Bleek dus dat mijn portofoon zó krakerig doorkwam, dat hij hoorde hoe ik hen uitschold voor bijdehand.
Tja, met mijn Limburgse tongval in het hoge noorden, over een krakende porto, kan het zijn dat beide Hansen vervormt tot bijdehandten. We konden er achteraf smakelijk om lachen. Het was een chaos, en ik heb er best wel van gesmuld.
Hulde aan de regie voor hun geduld, hun rust en hun professionaliteit. Hulde aan mijn collega's voor hun vermogen om blijmoedig om te gaan met een project dat op zijn zachtst gezegd niet genoeg getest was.

Onze bussen zijn officieël, af-fabriek gemaakt voor 80 mensen.
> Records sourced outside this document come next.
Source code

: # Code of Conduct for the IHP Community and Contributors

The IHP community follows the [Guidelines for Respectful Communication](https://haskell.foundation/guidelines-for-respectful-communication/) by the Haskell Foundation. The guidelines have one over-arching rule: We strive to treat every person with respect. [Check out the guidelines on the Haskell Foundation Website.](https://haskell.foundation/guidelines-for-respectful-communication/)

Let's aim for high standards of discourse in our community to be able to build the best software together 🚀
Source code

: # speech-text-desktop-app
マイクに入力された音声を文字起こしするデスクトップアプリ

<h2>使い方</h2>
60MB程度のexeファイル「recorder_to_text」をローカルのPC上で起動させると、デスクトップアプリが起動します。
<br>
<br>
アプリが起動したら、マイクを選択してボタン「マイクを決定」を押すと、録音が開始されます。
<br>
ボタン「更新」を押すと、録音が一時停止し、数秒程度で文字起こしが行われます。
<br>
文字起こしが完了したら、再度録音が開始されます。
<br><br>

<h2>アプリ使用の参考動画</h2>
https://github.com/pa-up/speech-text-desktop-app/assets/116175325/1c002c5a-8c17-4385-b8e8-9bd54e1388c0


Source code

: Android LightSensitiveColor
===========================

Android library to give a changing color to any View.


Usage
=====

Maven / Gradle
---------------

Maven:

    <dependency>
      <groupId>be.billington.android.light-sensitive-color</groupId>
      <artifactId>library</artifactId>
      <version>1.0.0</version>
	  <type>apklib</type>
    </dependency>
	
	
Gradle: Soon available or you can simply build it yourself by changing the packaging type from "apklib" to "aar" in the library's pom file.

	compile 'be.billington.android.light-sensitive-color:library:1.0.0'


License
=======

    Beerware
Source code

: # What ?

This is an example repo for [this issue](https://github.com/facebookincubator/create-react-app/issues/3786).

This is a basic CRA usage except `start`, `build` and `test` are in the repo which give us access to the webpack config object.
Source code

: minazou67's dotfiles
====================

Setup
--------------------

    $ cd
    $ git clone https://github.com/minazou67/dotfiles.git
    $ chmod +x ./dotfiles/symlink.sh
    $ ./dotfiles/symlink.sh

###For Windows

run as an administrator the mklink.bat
Nu weiger ik te geloven dat de fabrikant 80 mensen inclusief handbagage (dat is een rekbaar begrip, gezien de vele koffers huisraad die ik mensen zie meeslepen) bedoelde. En ik geloof ook niet dat de fabrikant 80 grote Europeanen als passagier in gedachten had, maar goed. Volgens de papieren zouden er 80 mensen in moeten passen.
Met 50 mensen en hun halve huisraad vind ik het persoonlijk al niet te beren zo vol, gelukkig komt dat zelden voor.
Veel vaker komt het voor dat mensen vinden dat het met 30 passagiers al vol is, en dat zij toch echt voor in de bus moeten staan, het liefst zó dat ik met geen mogelijkheid zonder geweld achter mijn stuur kan kruipen. Het liefst zó dat ik tegen allemaal verweerde of minder aantrekkelijke koppen moet kijken, in plaats van mijn spiegel, of nog veel basaler, mijn rechter zijdeur.
Als zoiets gebeurt, wijs ik meestal één van die mensen aan als vervangende chauffeur, want ze staan zo dicht op mijn stoel, dat ze er evengoed kunnen gaan zitten. En als ze er toch zitten, kunnen ze evengoed ook wel rijden, ik zou ze al doende de kneepjes van het vak wel bijbrengen.
Met die kwinkslag snappen de meeste mensen wel dat ze moeten inschikken. Gniffelend lopen ze naar achteren en ik kan ze wegbrengen naar waar ze dan ook moeten zijn. No harm, no foul.
Het komt ook wel eens voor dat ik mijn strenge gezicht op moet zetten. Dan wijs ik de mensen erop dat die bus gemaakt is voor 80 mensen, en dat die met 45 nog echt niet vol is.
De man die weigerde plaats te maken, deed dat met als reden dat we toch wel heel erg voorzichtig moesten zijn met zijn oude vader.
Tja, als die oude vader niet in staat is om een rit van 5 minuten te doorstaan, had hij met de assistentie een afspraak moeten maken, maar dát is een ander verhaal. Ik zei dat ik zeer voorzichtig zou zijn, maar dat ik toch achter mijn stuur moest kruipen, om uberhaupt te kunnen beginnen met een veilige rit.
Toen ik ein-de-lijk eenmaal achter mijn stuur was beland (ik moest me alsnog langs allemaal lijven wringen en had nog steeds geen zicht naar rechts omdat dat geblokkeerd werd door minimaal twee lijven), kreeg ik wederom te horen dat we voorzichtig moesten zijn. Ik zei hierop maar dat er helemaal geen risico was op ellende, omdat ik zou blijven stilstaan tot ik goed zicht naar buiten had. Dus voorzichtiger dan dát zou ik het voor de beste man toch echt niet kunnen maken.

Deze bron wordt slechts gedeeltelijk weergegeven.